16 maio, 2007

Festival Mestiço - Um Porto Para a World, o Hip-Hop, o Kuduro...



E com este são três posts seguidos dedicados a concertos no Porto (ou a inveja, felizmente saudável, de um «mouro» a falar): segundo adianta o sempre atento Crónicas da Terra, a segunda edição do Festival Mestiço decorre no parque de estacionamento da Casa da Música, dias 7, 8 e 9 de Junho, com um programa variadíssimo e invejável. Ora veja-se só: na primeira noite actuam os turco-austríacos Coup de Bam (que fundem electrónica com música tradicional turca), o francês Sergent Garcia (e a sua «salsamuffin», mistura de rock, reggae e ritmos latino-americanos; na foto) e o alemão Shantel com a sua Bucovina Club Orkestar (música cigana dos Balcãs com electrónicas). Na segunda noite há concertos do fabuloso grupo franco-magrebino Orchestre National de Barbès (fusão de rai, gnawa, funk, jazz...), dos luso-italo-africanos Terrakota (com a sua música global) e de um contingente alargado de hip-hop com Sagas & Family Complow, Ikonoklasta & Amigos e Nigga Poison. Na terceira noite as coisas acalmam um bocadinho com o flamenco-chill dos espanhóis Chambao (liderados pela carismática cantora Mari) e a cantora brasileira Fernanda Abreu, mas promete-se festa rija com os kuduristas angolanos Nacobeta, Puto Português e Gata Agressiva.
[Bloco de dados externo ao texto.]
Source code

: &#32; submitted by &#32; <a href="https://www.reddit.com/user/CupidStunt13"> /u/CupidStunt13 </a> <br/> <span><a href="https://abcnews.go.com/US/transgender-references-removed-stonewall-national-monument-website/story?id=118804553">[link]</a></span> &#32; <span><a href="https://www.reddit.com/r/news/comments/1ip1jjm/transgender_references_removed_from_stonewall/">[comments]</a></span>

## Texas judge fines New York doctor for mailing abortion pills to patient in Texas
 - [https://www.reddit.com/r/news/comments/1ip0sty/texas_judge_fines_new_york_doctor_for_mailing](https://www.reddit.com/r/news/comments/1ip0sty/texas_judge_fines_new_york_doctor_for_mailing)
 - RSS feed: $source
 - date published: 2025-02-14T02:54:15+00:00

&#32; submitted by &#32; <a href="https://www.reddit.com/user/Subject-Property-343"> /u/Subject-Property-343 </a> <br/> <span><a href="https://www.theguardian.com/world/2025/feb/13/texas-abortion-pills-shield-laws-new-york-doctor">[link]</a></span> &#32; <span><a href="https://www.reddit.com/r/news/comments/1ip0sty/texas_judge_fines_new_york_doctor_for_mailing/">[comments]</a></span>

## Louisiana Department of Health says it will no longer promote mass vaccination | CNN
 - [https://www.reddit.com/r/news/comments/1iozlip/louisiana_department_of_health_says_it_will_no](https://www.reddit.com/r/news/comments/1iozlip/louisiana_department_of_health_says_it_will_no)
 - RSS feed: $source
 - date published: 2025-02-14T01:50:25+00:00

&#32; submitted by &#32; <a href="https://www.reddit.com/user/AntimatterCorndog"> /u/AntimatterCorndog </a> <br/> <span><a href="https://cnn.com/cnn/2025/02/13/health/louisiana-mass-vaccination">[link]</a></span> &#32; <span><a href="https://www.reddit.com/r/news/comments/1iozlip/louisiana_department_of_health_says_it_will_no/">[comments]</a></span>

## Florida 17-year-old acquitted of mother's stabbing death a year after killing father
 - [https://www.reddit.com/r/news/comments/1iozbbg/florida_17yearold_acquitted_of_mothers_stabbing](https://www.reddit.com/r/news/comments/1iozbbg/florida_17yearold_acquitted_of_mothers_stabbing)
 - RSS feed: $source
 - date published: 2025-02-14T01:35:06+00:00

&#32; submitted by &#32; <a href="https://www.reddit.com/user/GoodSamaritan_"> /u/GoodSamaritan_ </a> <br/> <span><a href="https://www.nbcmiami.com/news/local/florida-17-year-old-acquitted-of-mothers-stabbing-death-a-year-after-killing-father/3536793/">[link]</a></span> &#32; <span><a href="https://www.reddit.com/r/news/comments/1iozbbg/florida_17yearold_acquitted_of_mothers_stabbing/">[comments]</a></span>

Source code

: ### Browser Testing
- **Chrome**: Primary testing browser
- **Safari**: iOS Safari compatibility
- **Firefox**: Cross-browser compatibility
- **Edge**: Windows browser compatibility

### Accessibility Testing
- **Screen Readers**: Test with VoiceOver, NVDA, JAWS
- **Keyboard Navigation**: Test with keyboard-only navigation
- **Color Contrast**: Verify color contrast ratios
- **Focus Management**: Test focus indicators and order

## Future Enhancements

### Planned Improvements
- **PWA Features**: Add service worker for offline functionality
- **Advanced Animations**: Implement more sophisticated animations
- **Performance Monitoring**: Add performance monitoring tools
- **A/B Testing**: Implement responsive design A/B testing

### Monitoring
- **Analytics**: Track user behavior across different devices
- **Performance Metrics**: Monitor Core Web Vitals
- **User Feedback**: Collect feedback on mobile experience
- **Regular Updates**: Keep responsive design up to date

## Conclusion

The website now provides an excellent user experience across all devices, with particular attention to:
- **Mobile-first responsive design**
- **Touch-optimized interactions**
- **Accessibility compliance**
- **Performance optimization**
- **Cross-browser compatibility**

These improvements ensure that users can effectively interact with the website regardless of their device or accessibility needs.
Mais informações aqui.

6 comentários:

"dissonantia" disse...

Venho retribuir o agradecimento e felicitá-lo pelo blog, que é uma paragem obrigatória que me tem ajudado a aumentar o meu "mundo musical". Bem-haja!

António Pires disse...

Dissonantia:

De nada! É essa a função do R&A... Volte sempre!

Anónimo disse...

Olha que para «mouro» falas muitas vezes do Porto e do norte em geral!

Hugo

António Pires disse...

Hugo:

Falo do que acho importante - e, na esgamadora maioria das vezes, do que gosto mesmo -, seja lá do que for, onde for, como for... Não tenho preconceitos em relação a regiões ou países, «raças» ou culturas e religiões. E acho que isso se nota neste blog. Gosto tanto dos «celtas» Chieftains como dos sul-africanos Ladysmith Black Mambazo; dos judeus Klezmatics como do muçulmano Ali Farka Touré como da visionária católica medieval Hildegard von Bingen como dos cantos dos monges budistas do Tibete; dos fusionistas Hedningrana como do canto puro de Ti Chitas; do rock «arty» dos Arcade Fire como da arte indefinível de Tom Zé, etc, etc, etc... Mas já tenho alguns preconceitos em relação a ideologias, claro... E a alguns radicalismos violentos (porque até simpatizo com alguns dos não violentos, como podes ver por alguns links ali mais abaixo). E eu sei que estás ser irónico mas simpático: volta sempre ao R&A (que eu, por mim, voltarei ao Porto muitas vezes)!

Um abraço

un dress disse...

ao menos assim é mais suportável.

...o porto...:)

às vezes tenho dificuldade em escolher os concertos.
sobretudo quando pouco ou nada conheço.
mas também sei que é preciso ir e ouvir.é a única forma de apre(e)nder...



beijO

António Pires disse...

Un-Dress:

O Porto tem uma programação de concertos invejável quando comparado com Lisboa. E, felizmente, desde há alguns anos também muitas cidades mais pequenas recebem muitos concertos de vários géneros (rock, jazz, world...) que não chegam a Lisboa e ao Porto. Para além dos festivais, claro. As coisas estão mais justas e equilibradas e ainda bem!